What Trump is doing to higher education institutions is not. It should be unthinkable for institutions to obey diktats that are not only unlawful, but in direct conflict with the purported mission of the institution.
If any institutional leaders are thinking that if they do just enough compliance with Trump’s demands, he will stop the war, they are kidding themselves.
How is the rush to declare institutional neutrality to not just words but actions, as enacted by Vanderbilt chancellor Daniel Diermeier last year, working out? Surely they are feeling secure knowing that they got ahead of the abuse.
What’s that? That isn’t happening? Turns out Vanderbilt has had to pause graduate student admissions because of concerns about funding. I guess surrendering in advance wasn’t the way to go.
I used Vanderbilt only because it was a recent, handy example, not the only one. The silence from major, well-resourced higher education institutions is truly deafening.
Writing at her personal website, Jackie Gharapour Wernz, an education and civil rights attorney, calls the Dear Colleague letter “regulation by intimidation,” which is exactly right. Bending the knee at this moment only demonstrates the effectiveness of intimidation.

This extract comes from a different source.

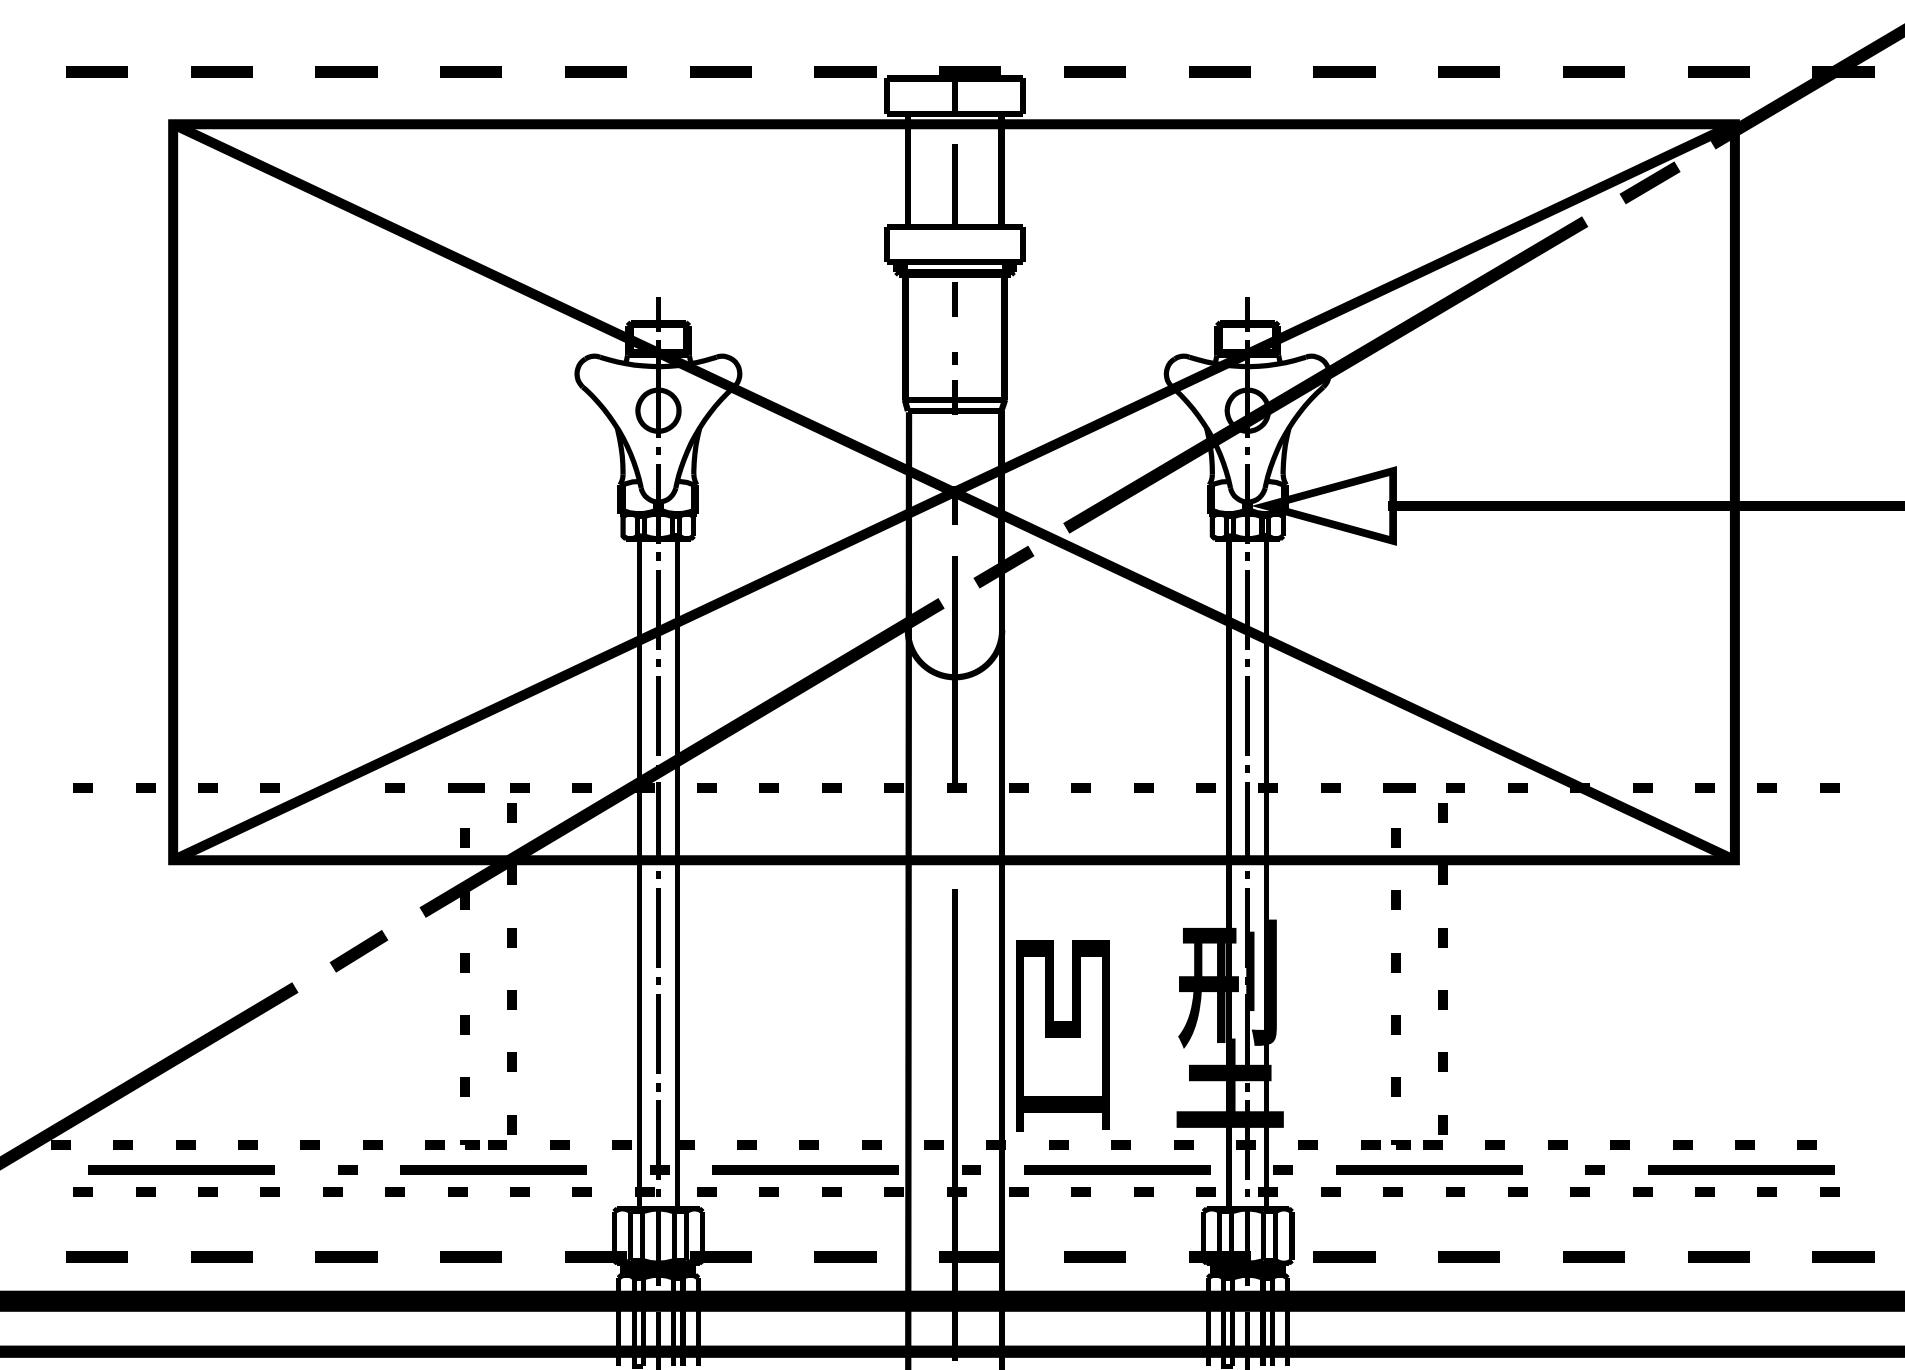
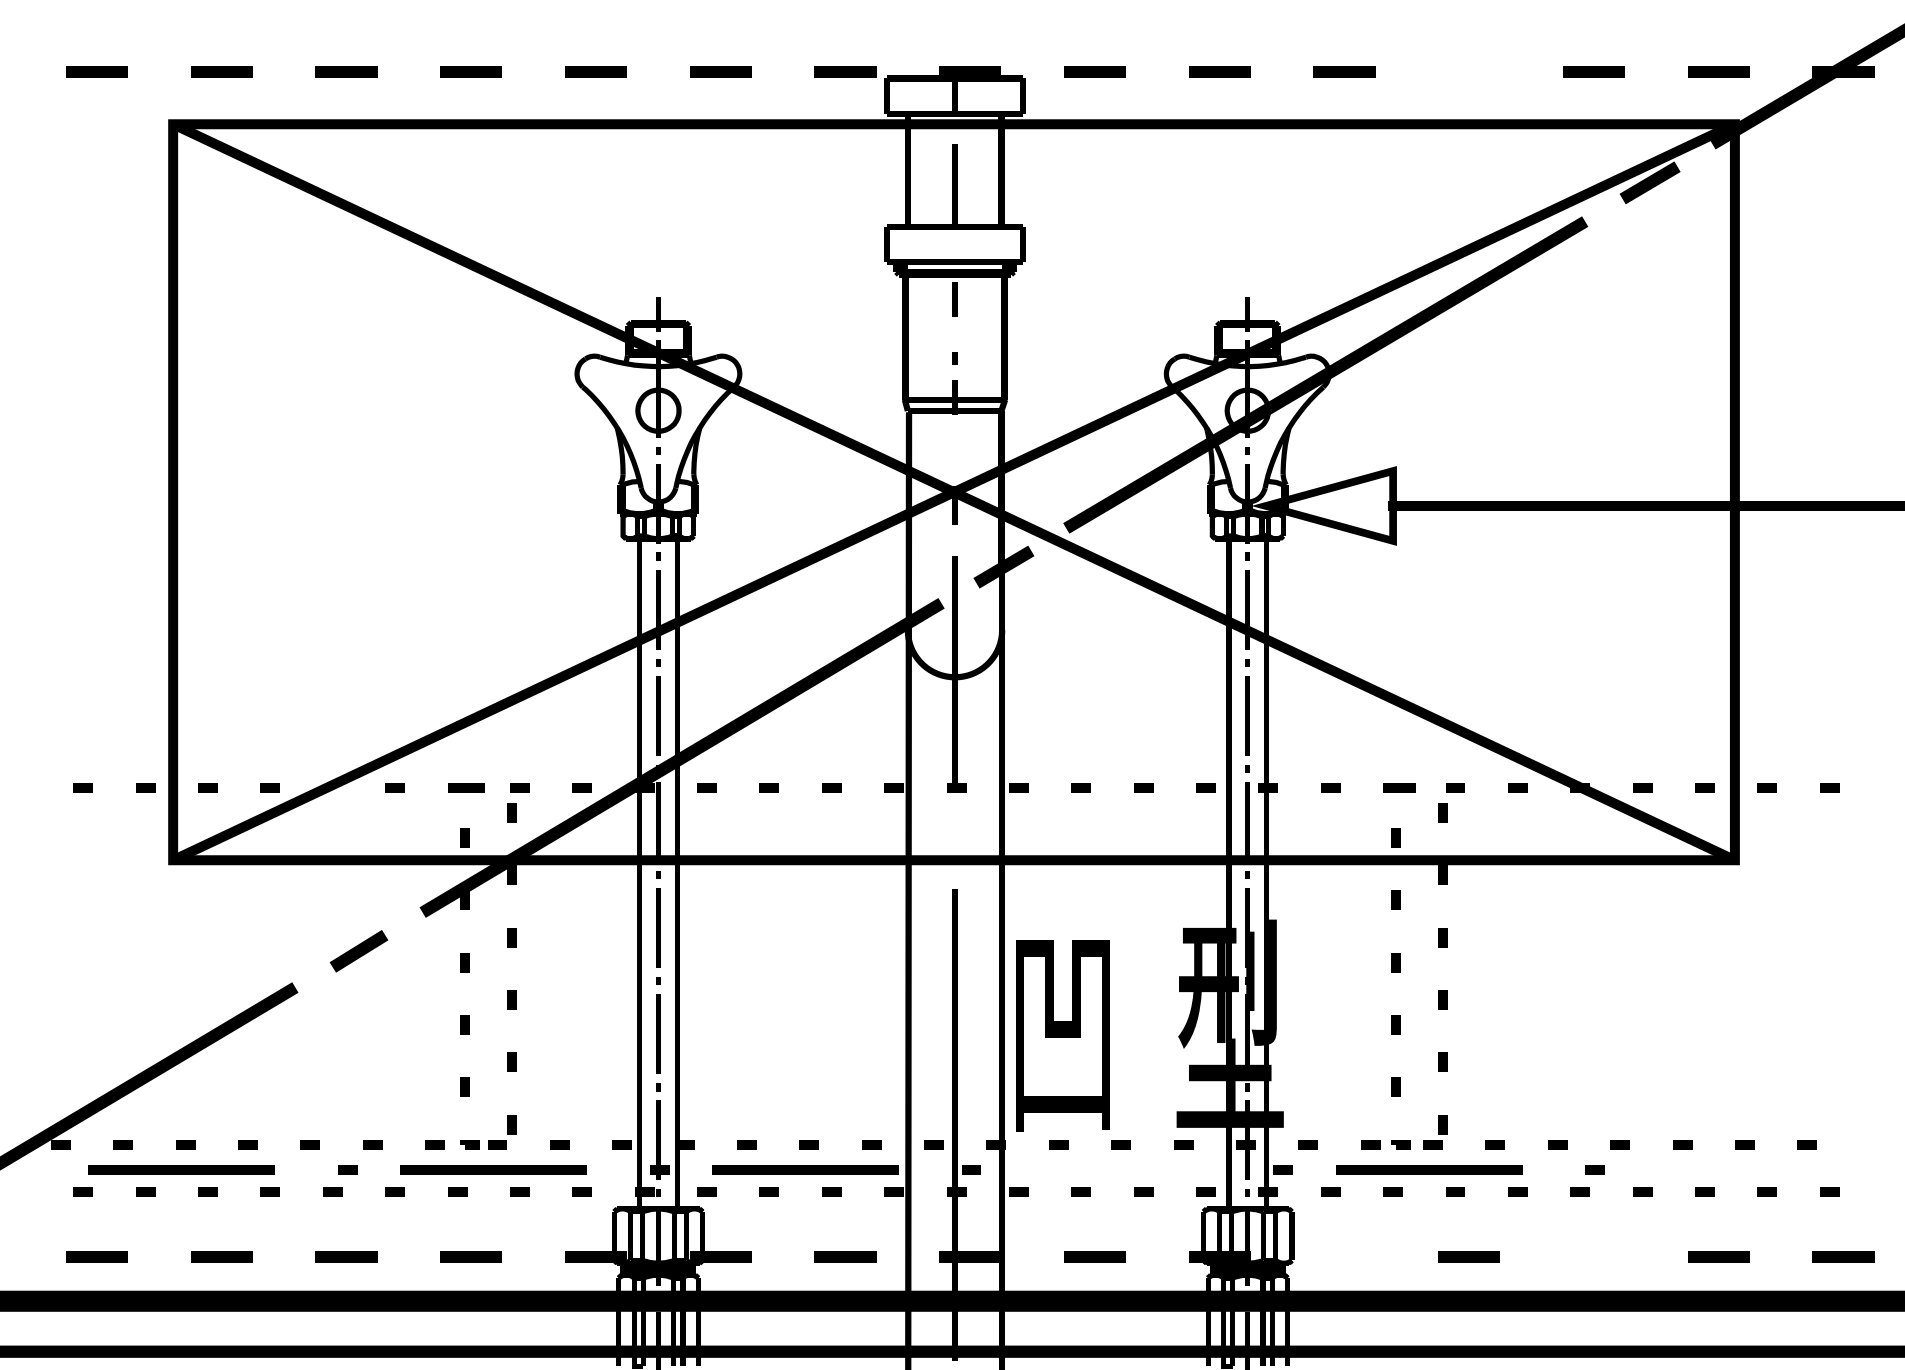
line at (1468, 71): present -> none
line at (1117, 1169): present -> none
line at (1741, 1169): present -> none
line at (1344, 1256): present -> none
line at (1593, 1256): present -> none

Wernz walks through a number of ways the advisories in the letter go well beyond well-established law, while also making an additional important point: Trump is busy gutting the very agencies that would be able to do the investigation and enforcement of institutions they believe are in violation of legal regulations. This reality, plus the various procedural steps involved in these investigations, suggests that it may be far more advantageous to dig in and run out the clock of this initial flurry, particularly when existing law is clearly on your side.
But this doesn’t seem to be the strategy for most institutions. They are going to hope this goes away. Trying to make yourself a smaller target doesn’t mean the people intent on destroying you are going to stop attacking.
Interestingly, the group of higher ed leaders who are … uh … leading belong to the Education for All coalition, primarily consisting of community college administrators. Under the “freedom’s just another world for nothing left to lose” theory, this should not be surprising. Giving in to the Trump administration’s demands to give up on providing educational opportunities to diverse cohorts of students with different desires and needs would be to abandon their work entirely. Their defiance is both principled and practical.
To me, this suggests that the more prestigious institutions that are cowering in the face of the intimidation perhaps do not see their mission in terms of providing access to all. In a lot of ways, the present situation is primarily revealing that which we already knew—that the interests in diversity, equity and inclusion in elite spaces were a virtue-signaling scrim over the much less savory reality of wealth and exclusion.
Look, I’m getting worked up here. The truth is, I don’t wish any harm on any higher education institution, but the institutions with the most resources, most power and most influence must step up.
The present threat goes well beyond an attack on the institutional coffers. These attacks on higher education are part of a much broader push toward authoritarianism as a federal executive (and his minions) direct the actions of formerly free institutions and people.
The good news is that should institutions stand up for themselves, I think they will find many people standing up with them, including, most importantly, the students. Unfortunately, the longer institutions hesitate to stand for the values they claim to hold, the more distrust they’re sowing with the very constituencies who could save them, who do not want to destroy them, but the opposite, who want to see them thrive.
The stakes are almost impossibly high. Shouldn’t we act like it?